Speaking to journalists in Geneva after her second deployment to Gaza, Yasmina Guerda from the UN aid coordination office (OCHA) said that delivering aid there has become an exasperating “daily puzzle” that has left malnourished children without the lifesaving help they need.

“A direct observation on the ground every day is that there are no safe centimetres left in Gaza. There is nowhere you can be and be certain that there isn’t going to be an attack on you that night,” she said.

After nearly nine months of intense Israeli bombardment and ground operations sparked by Hamas-led terror attacks and hostage-taking on 7 October, basic needs are greater than ever for Gazans forced to flee their homes at a moment’s notice, in line with repeated orders to evacuate issued by the Israeli military.

You have 10 to 15 minutes to leave your building because it’s going to be bombed. Your kids are sleeping in the room next door,” Ms. Guerda said.

“You have to make split-second decisions to decide what to pack, what’s essential and how do you define what’s essential? Birth certificates, IDs, baby formula… It’s a story I heard time and again by people who fled Gaza City, Jabalia, Khan Younis, Deir Al-Balah and now of course Rafah.”

More than 35 displaced people were killed when an Israeli airstrike hit an UNRWA-run school in Nuseirat, Central Gaza.

More than 35 displaced people were killed when an Israeli airstrike hit an UNRWA-run school in Nuseirat, Central Gaza.

Nuseirat nightmare

Recalling the Israeli military operation two weeks ago to release four Israeli hostages being held in Nuseirat in central Gaza that left hundreds killed and injured according to the local health authorities, the UN humanitarian officer insisted that the neighbourhood’s residents received no such warning.

“They were just trying to have a meal with whatever they had secured that day when the bombing started and lasted for two full hours and tank shells and gunshots. We were working a couple of kilometres away and the walls, the doors, the windows of our building were shaking. We didn’t know what was happening, we found out after.”

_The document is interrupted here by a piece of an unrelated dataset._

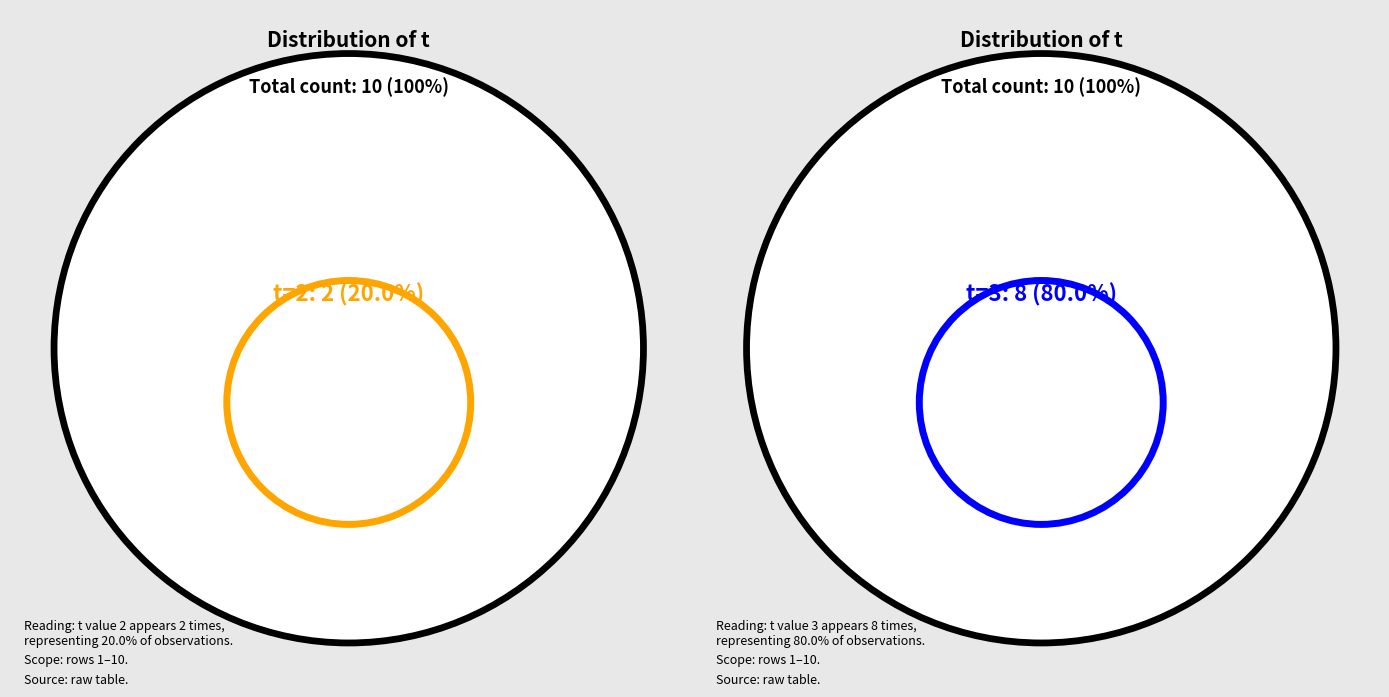

Is it true that 1 is 1% of the pie?

False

After the attack, Ms. Guerda described going to the field hospital and finding children who had lost limbs “staring in the void, too shellshocked to produce a sound or a tear. For those who survived the bombing of their neighbourhood by getting away on time, it’s only the beginning of the nightmare.”

Getting humanitarian relief to these survivors and the more than one million uprooted from Rafah in southern Gaza in a matter of 10 to 14 days – remains extremely difficult, in particular since the Israeli military operation shut the key border crossing there in early May, the OCHA officer continued.

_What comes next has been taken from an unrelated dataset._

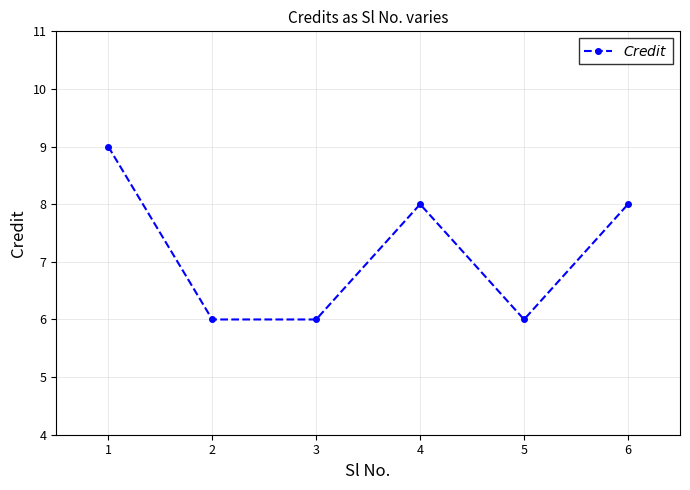

Reading right to left, what are all the values shown in this chart?

8	6	8	6	6	9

“Delivering aid in Gaza is a daily puzzle across the board, you know if all, the daily fighting, the insufficiency of absolutely everything you need, the regular attacks on our storage facilities, the pile of administrative impediments, bad internet, weak phone networks, destroyed roads, you name it.

“We spend hours waiting at checkpoints, coordinating, compromising a way through.”

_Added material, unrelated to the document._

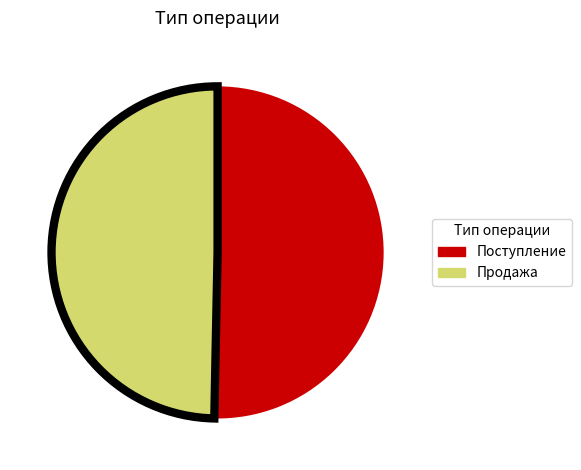

The Поступление slice represents 62% of the pie. True or false?

False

Concern over ‘crackdown’ on anti-war protesters

In a related development, a top independent rights expert expressed concern at the recent “violent crackdown” on anti-war campus protesters in the United States where demonstrators called for a ceasefire and for a review of their institutions’ links with Israel.

“What’s alarming is the unequal treatment of those expressing themselves,” said Farida Shaheed, Special Rapporteur on the right to education.

“Pro-Palestinian protesters including Jewish students confront disproportionately harsh responses, allegedly for antisemitic views with criticism of the State of Israel conflated with antisemitism,” she told the UN Human Rights Council in Geneva on Monday.

The independent expert, who does not work for the UN, noted that all governments “must prohibit incitement to violence, hostility or discrimination” while insisting that the expression of critical political opinions was not grounds for the restriction of freedom of expression.